A couple of conversation starters

I numbered your four types and put red numbers in my last reply. A star means "part of type ...". I feel we should find better terminology/definitions first if we want to continue this discussion. But do we? Our task force could for example end up giving advice on the creation of wizards/guidelines for every source type we can identify ('when to cite a peer-reviewed paper about history'). I'm not sure if this discussion leads to one of the 2-4 most effective recommendations this task force could give for improving quality though.

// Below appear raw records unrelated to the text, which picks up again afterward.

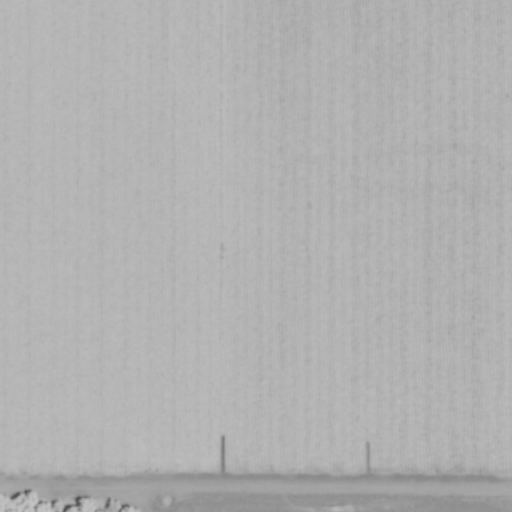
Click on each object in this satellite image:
crop: (256, 256)
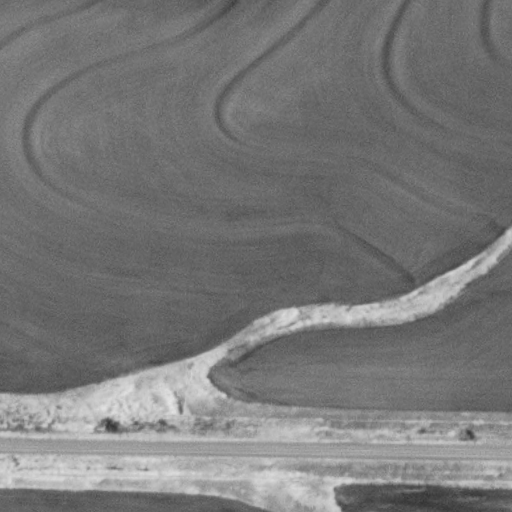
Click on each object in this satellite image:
road: (256, 451)
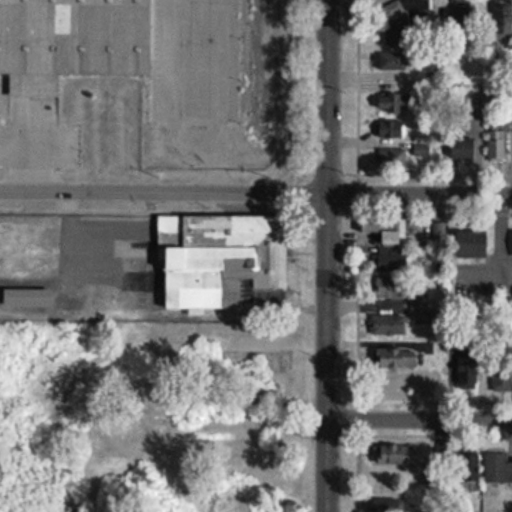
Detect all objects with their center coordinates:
building: (407, 8)
building: (464, 15)
building: (503, 19)
road: (168, 32)
building: (76, 37)
building: (66, 38)
building: (395, 61)
parking lot: (181, 69)
road: (324, 97)
building: (395, 104)
building: (392, 129)
building: (497, 143)
building: (464, 149)
building: (392, 158)
road: (32, 164)
road: (162, 192)
road: (418, 194)
building: (389, 240)
building: (473, 244)
building: (221, 258)
building: (391, 288)
building: (30, 298)
road: (326, 306)
building: (402, 321)
building: (398, 359)
building: (469, 371)
building: (502, 376)
road: (420, 420)
building: (396, 455)
road: (327, 465)
building: (468, 466)
building: (498, 468)
building: (390, 505)
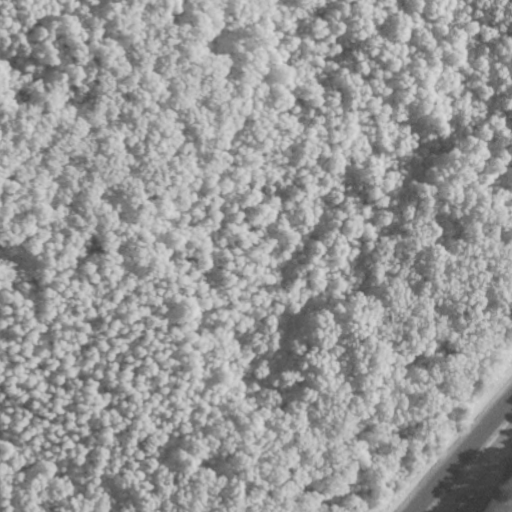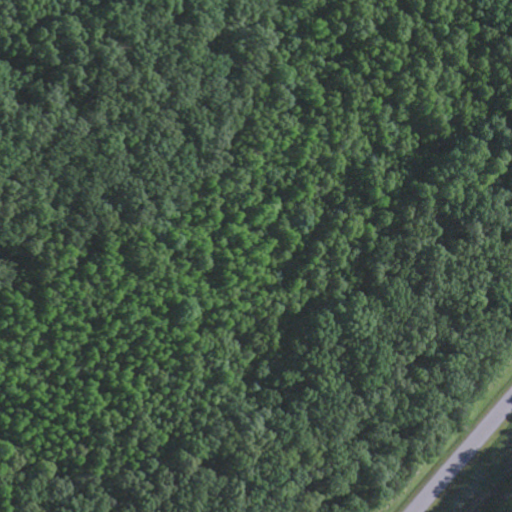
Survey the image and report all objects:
road: (464, 457)
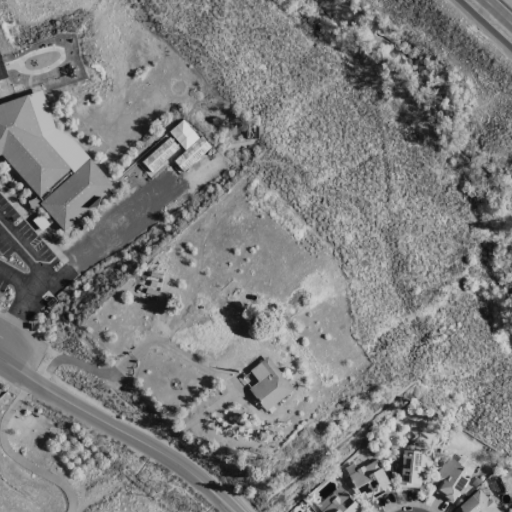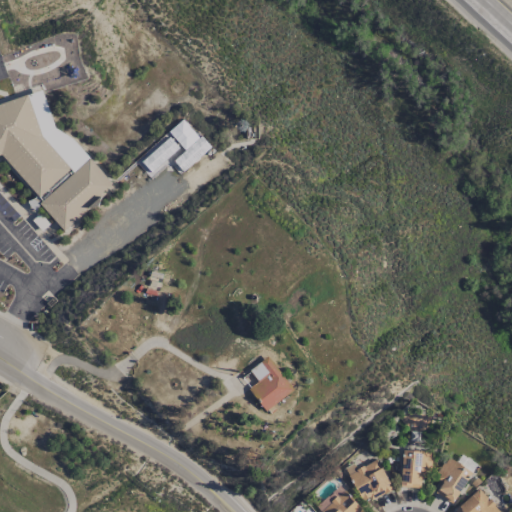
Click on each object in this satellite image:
road: (494, 16)
building: (174, 150)
building: (50, 161)
road: (25, 250)
road: (82, 257)
road: (16, 279)
road: (136, 351)
building: (269, 384)
road: (122, 431)
road: (13, 454)
building: (414, 467)
building: (451, 479)
building: (369, 480)
building: (338, 502)
building: (476, 503)
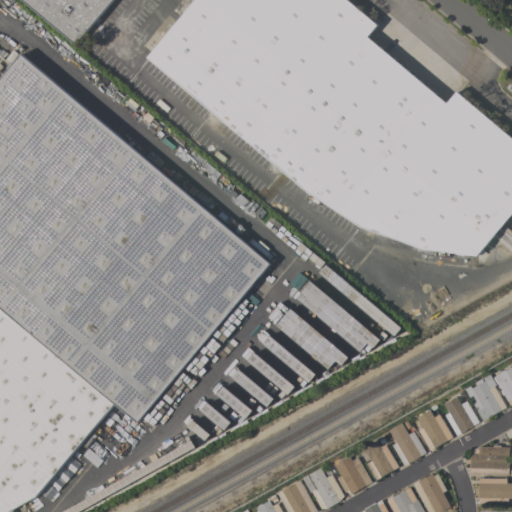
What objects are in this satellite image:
building: (69, 14)
building: (69, 14)
road: (478, 27)
road: (448, 46)
road: (492, 89)
building: (344, 117)
building: (345, 119)
road: (281, 192)
road: (289, 256)
building: (93, 278)
building: (93, 279)
building: (358, 300)
building: (336, 318)
building: (309, 339)
building: (287, 358)
building: (269, 373)
building: (505, 384)
building: (251, 388)
building: (485, 399)
railway: (334, 413)
building: (459, 415)
building: (458, 416)
railway: (347, 421)
building: (431, 429)
building: (432, 430)
building: (404, 444)
building: (405, 444)
building: (378, 459)
building: (379, 460)
building: (489, 460)
road: (429, 467)
building: (351, 474)
building: (350, 475)
building: (58, 479)
road: (459, 483)
building: (323, 488)
building: (321, 489)
building: (492, 490)
building: (493, 491)
building: (431, 493)
building: (430, 494)
building: (293, 498)
building: (295, 498)
building: (403, 502)
building: (404, 502)
building: (268, 507)
building: (269, 507)
building: (375, 507)
building: (373, 508)
building: (494, 510)
building: (245, 511)
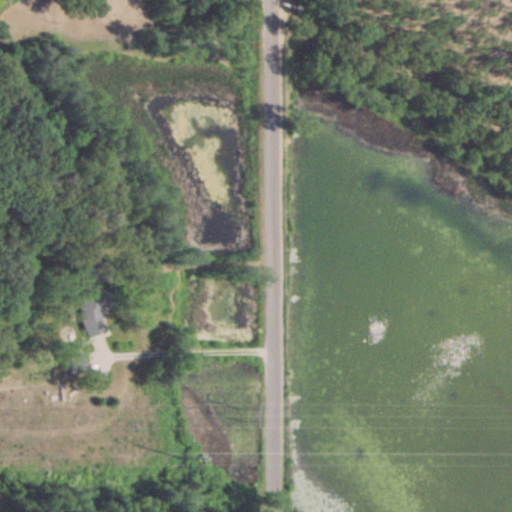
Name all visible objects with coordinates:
road: (266, 256)
building: (91, 302)
road: (184, 351)
building: (75, 362)
power tower: (241, 413)
power tower: (240, 457)
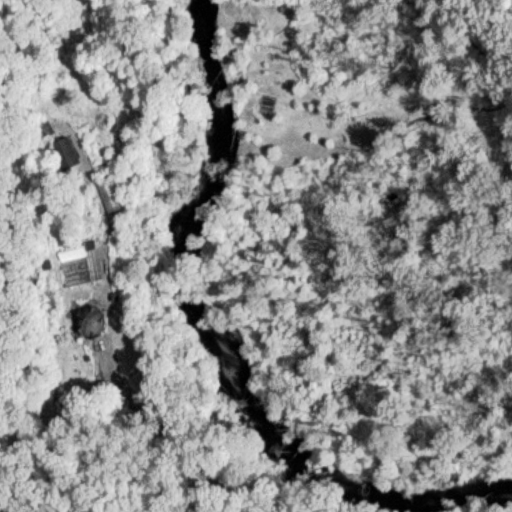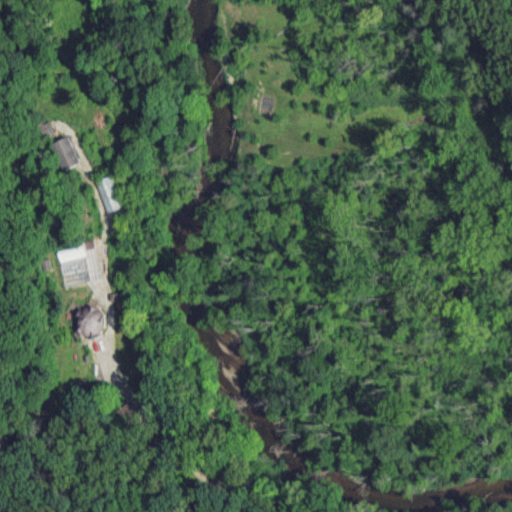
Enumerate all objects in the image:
building: (106, 199)
building: (77, 269)
building: (86, 327)
road: (177, 454)
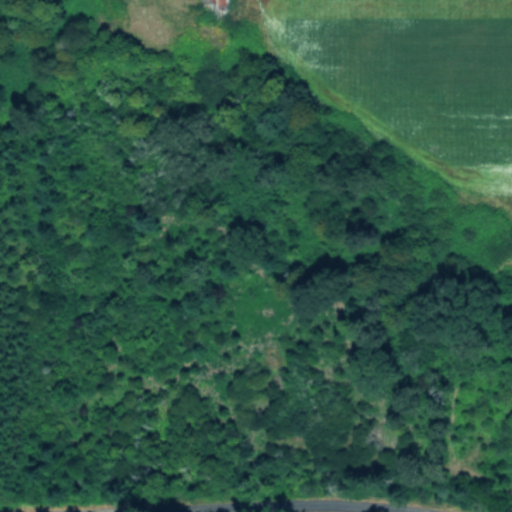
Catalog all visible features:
road: (285, 505)
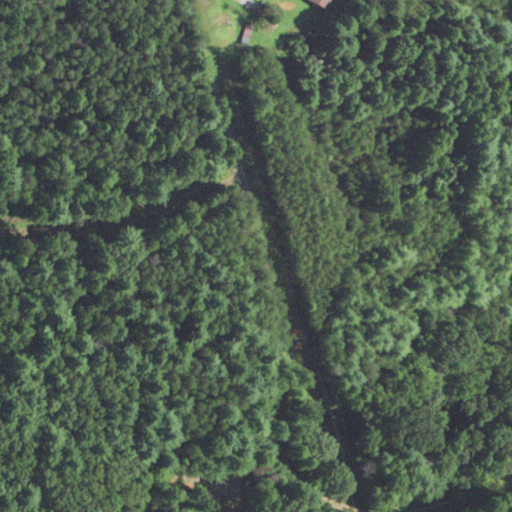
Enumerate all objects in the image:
building: (317, 2)
road: (281, 351)
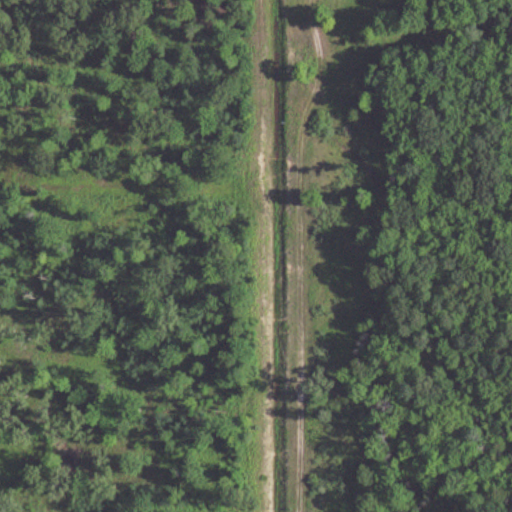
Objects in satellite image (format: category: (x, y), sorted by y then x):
road: (300, 254)
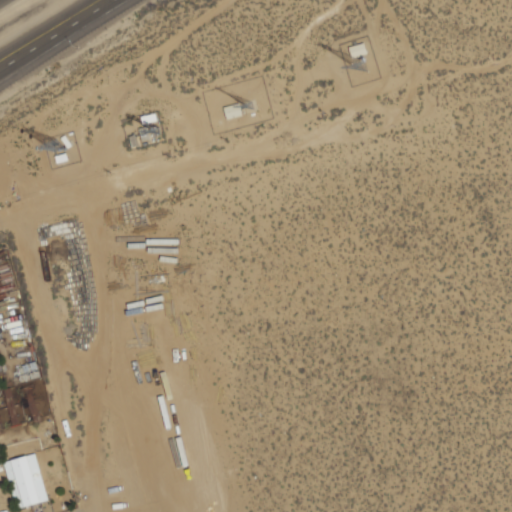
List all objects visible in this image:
road: (58, 36)
street lamp: (79, 47)
road: (60, 187)
road: (11, 217)
building: (27, 482)
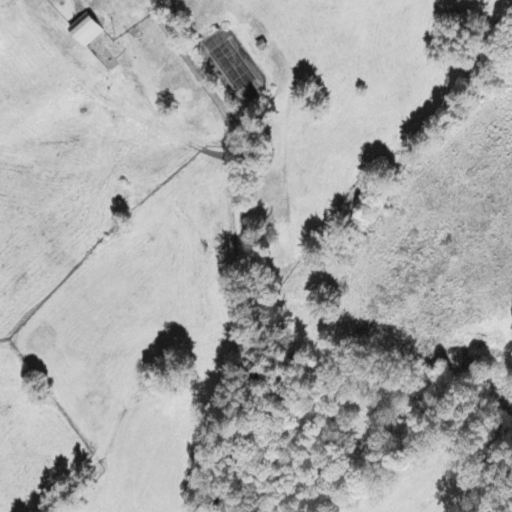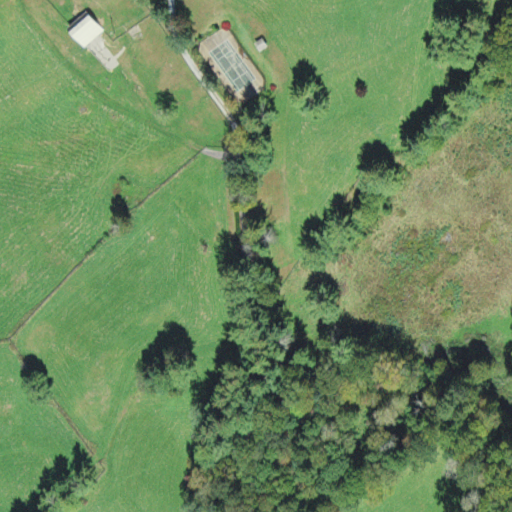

Woodwalker16:50, 19 November 2009

Often seemingly self-evident primary sources are not reliable. In fact very often the converse is the case. They are explicitly unreliable, erroneous, biased, slanted, POV or downright lies and propaganda. Even basic level history students are taught that in evaluating evidence one has to be critical of its provenance, its intention and the careful handling of all such testimony as corroboration. The current obsession with citing sources has led to rafts and reams of citations which fulfill policy criteria at the marked expense of quality.

Sjc10:38, 27 November 2009


FT2 (Talk | email)10:49, 27 November 2009

That was exactly the point I tried to make in the other thread at this talk page. The use of primary sources should be discouraged when the contributor doesn't have extensive knowledge about a subject. In practice, that means only specialist users should be using primary sources. Other users should be actively discouraged to do so.